**ASSIGNMENT:** From the records below, output exactly the lines running from the line containing "a different port." through the line containing "#### Check the KSQL server configuration", and no others.

**INFORMATION SHOWN:**
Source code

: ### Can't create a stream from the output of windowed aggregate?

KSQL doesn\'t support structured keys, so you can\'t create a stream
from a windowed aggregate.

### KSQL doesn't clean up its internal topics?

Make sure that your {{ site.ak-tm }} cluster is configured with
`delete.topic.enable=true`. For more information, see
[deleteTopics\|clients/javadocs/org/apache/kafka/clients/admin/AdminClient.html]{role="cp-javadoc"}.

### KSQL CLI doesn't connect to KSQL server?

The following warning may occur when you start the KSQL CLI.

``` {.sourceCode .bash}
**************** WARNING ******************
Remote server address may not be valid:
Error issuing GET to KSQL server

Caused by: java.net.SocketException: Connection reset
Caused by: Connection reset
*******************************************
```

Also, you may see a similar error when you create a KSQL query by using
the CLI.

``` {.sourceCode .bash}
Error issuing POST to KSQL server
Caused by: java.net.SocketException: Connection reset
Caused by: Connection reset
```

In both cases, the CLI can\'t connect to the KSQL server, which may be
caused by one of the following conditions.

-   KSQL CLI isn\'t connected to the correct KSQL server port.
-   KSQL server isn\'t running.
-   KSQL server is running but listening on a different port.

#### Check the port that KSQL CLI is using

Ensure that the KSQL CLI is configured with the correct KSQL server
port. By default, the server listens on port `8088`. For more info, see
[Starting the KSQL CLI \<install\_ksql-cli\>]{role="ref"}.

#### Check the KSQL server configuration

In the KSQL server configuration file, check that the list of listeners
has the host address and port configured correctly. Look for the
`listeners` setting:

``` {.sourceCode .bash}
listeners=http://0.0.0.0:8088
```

**EXPECTED ANSWER:**
-   KSQL server is running but listening on a different port.

#### Check the port that KSQL CLI is using

Ensure that the KSQL CLI is configured with the correct KSQL server
port. By default, the server listens on port `8088`. For more info, see
[Starting the KSQL CLI \<install\_ksql-cli\>]{role="ref"}.

#### Check the KSQL server configuration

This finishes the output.